[BEGIN QUOTED TEXT]

But Why ASCII does not understand these other characters?
If it is a specification, why can we just not extend it ?
Although ASCII encoding represents every character in its character set with 8 bits. It only makes use of the first 7 bits. [See the table above] The last bit is always 0.
2^7 = 128
(Total number of supported characters in ASCII)
And that is it. ASCII cannot support more characters than that.
2^8 = 256
(Total number of characters that can be supported by 8 bits)
This gave developers an opportunity to extend the character set and support more
characters from other languages.
One thing was for sure that 8 bits (1 byte) are not sufficient to support all the languages on the planet. So In the meantime, other encoding schemes also came out using more than one byte to represent characters from different languages like Chinese, Hindi, Latin, etc.
Unicode
Then came Unicode which unified all the different character representations. Unicode can represent basically any character that you could possibly think of.
So first thing comes to the mind is that it might be using maybe like 32 bits (4 bytes) to represent each of its characters and that might be the reason that it's able to support so many characters. But that's not true. In fact, it doesn't use bytes to represent characters. It doesn't have to. It uses something known as code points.
Code Points
Code points is basically a mapping of numbers to characters and these numbers are called code points.

[END QUOTED TEXT]
[BEGIN DATA SECTION]

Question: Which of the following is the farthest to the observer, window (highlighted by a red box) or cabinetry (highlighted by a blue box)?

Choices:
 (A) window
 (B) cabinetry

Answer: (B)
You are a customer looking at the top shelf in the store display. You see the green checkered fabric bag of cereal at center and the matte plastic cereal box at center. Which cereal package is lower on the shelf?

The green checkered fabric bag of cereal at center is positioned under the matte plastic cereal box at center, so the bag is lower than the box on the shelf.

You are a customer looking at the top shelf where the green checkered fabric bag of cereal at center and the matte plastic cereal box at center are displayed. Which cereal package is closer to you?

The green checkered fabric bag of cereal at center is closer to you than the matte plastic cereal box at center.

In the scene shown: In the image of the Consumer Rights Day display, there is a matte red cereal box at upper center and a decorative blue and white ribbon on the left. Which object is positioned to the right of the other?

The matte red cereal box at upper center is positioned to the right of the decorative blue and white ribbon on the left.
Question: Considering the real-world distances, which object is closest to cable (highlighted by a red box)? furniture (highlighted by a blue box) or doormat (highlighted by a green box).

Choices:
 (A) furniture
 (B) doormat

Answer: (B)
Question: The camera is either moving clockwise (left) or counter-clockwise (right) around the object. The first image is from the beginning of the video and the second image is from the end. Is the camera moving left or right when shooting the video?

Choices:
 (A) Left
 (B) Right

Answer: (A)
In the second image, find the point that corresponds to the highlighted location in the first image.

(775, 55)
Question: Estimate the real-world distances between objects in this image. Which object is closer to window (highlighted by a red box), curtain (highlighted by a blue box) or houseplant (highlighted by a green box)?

[END DATA SECTION]

* [REQUIRED WORK]:
A – Using the text on ASCII and Unicode, answer these:
(i) How many of its 8 bits does ASCII actually use for each character?
(ii) How many characters can 8 bits support?
(iii) What does Unicode use instead of bytes to represent characters?
B – Write the next part of the text on ASCII and Unicode, continuing on from its final sentence.
The records have no connection to the text on ASCII and Unicode.

* [RESPONSE LIST]:
A –
(i) Only the first 7 bits; the last bit is always 0.
(ii) 256 characters (2^8).
(iii) Code points.

B –
Code Point | Value |
---|---|
49 | 1 |
... | |
65 | A |
66 | B |
67 | C |
... | |
1245 | ӝ |
9731 | ☃ |
Now when I said Unicode doesn't have to use bytes to represent its characters what I meant was that Unicode is actually not an encoding scheme.
Unicode is just an abstract way of representing characters. It is not an encoding.
There are other different ways to encode these Unicode code points to bits (to save on disk or memory) and Unicode doesn't provide a solution to that. Luckily, we have encoding schemes to encode Unicode character representation.
Unicode is a large table mapping characters to numbers and the different UTF
encodings specify how these numbers are encoded as bits.
But why can't we just use 4 bytes to represent each character?
We'll be able to support 4,294,967,296 characters and that's all we need.
4 bytes = 32 bits
2^32 = 4,294,967,296
The problem comes with storage.
To store a simple character "A" using ASCII (1 byte encoding) encoding we need 8 bits of memory i.e "01000001". If we want to store this blog using ASCII until at this point we would need approx 30620 bits i.e 3,827 bytes.
To store a simple character "A" using a 4 bytes encoding we need 32 bits of memory i.e "00000000 00000000 00000000 01000001". If we want to store this blog using a 4 bytes encoding until at this point we would need approx 161,666 bits i.e 16,166 bytes.
That's 4 times the size required for ASCII. That's why we need an efficient way to encode these unicode points without wasting memory.
UTF-8 and UTF-16
There are several ways to encode Unicode code points to bits. UTF-32 is one such way which stores each code points using 4 bytes and we just read why it is not an efficient way to store these characters. UTF-8 and UTF-16 are two other such ways.
But UTF-8 and UTF-16 are special as they are variable-length encodings. If a code point can be stored using a single byte it will store it using a single byte and if a code point requires 2 bytes then it will encode it using 2 bytes.
UTF-8 and UTF-16 uses something called a signal bits to determine if a code point is encoded using more than
one byte. The last bit (8th bit) of a byte is used as a signal to determine if it is using another byte to encode the same character.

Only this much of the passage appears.